The novel is built around the voices of Heinrich, Robert, Joseph, and Johanna, with interspersions from Leonore (secretary to Robert), Joschen (Concierge at the Prince Heinrich), and Hugo (the hotel boy that Robert plays billiards with). Much of the action is rendered as flashbacks, and in fact the novel takes place over the space of a couple of days, climaxing in Heinrich's eightieth birthday. Heinrich, in his old age, has come to accept that his life in many ways has been a sham, and when his wife comes out of the asylum she has been living in since the death of Otto with the intent to assassinate Old Wobbly, he concurs with the (failed) attempt. We learn that Joseph's girlfriend Marianne, witnessed her father, a Nazi functionary, commit suicide and saw her mother hang her younger brother before she was saved from a similar fate. Joseph has been working on the commission to rebuild the Abbey, where he discovers Robert's secret, which drives Joseph to abandon his career. Heinrich too has put the pieces together, fully understanding what it was that drove Robert to commit such a deed.

Boll shows us, with the continued success of Nettlinger and Wobbly, that while the Nazi regime has fallen, those in power are to a great extent still in power. While they may no longer have you killed for the "smallest gesture", they still drink champagne and smoke Cuban cigars. Boll has little time for the politics of post-war Germany, portraying both sides as equally corrupt. Robert's attempts to destroy the old order by literally destroying buildings is doomed to fail, and he ends the novel on a more positive note, adopting the hotel boy Hugo as his son.

The attentive reader can gain much information about the state-of-mind in post-war Germany from this novel. It is a well-written, closely intertwined set of stories about the rise and fall of Germany in the twentieth century, through the lens of one family. Certainly a good piece of literature.

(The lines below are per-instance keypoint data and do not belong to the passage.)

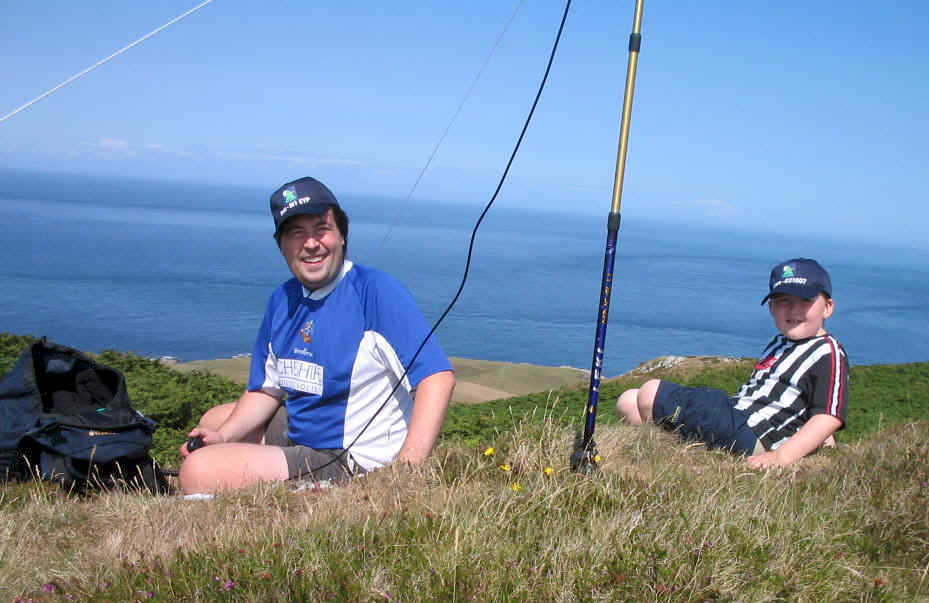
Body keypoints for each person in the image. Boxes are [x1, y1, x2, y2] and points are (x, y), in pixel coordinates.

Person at [178, 176, 455, 493]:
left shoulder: (375, 292)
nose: (311, 243)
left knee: (198, 470)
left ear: (341, 237)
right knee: (215, 421)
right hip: (303, 433)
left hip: (349, 459)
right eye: (297, 233)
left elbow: (437, 378)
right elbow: (265, 390)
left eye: (321, 229)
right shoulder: (282, 299)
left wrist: (405, 474)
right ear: (282, 245)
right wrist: (225, 437)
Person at [616, 258, 849, 470]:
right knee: (628, 401)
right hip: (739, 418)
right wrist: (825, 443)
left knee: (650, 391)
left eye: (805, 300)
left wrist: (781, 457)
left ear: (828, 307)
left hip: (756, 433)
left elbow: (828, 416)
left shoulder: (828, 351)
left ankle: (665, 455)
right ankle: (671, 450)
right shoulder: (780, 343)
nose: (793, 309)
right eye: (783, 301)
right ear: (771, 308)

A postscript on the edition I was reading - Jupiter Books, an imprint of John Calder was "introduced to bring the best of twentieth-century literature, authors and titles of world reputation, to a larger reading public at prices only slightly higher than those of mass-market paperbacks." With it's severe and sparse design, I wasn't completely surprised to see that the book was actually printed by the Karl Marx Werk at Possneck in what was then East Germany. I'm not sure if this accounts for the occasional misprint that I found in my book, but it is interesting to see the authors on the Jupiter list - Beckett, Ionesco, Duras, Borges amongst others. A forgotten piece of publishing history?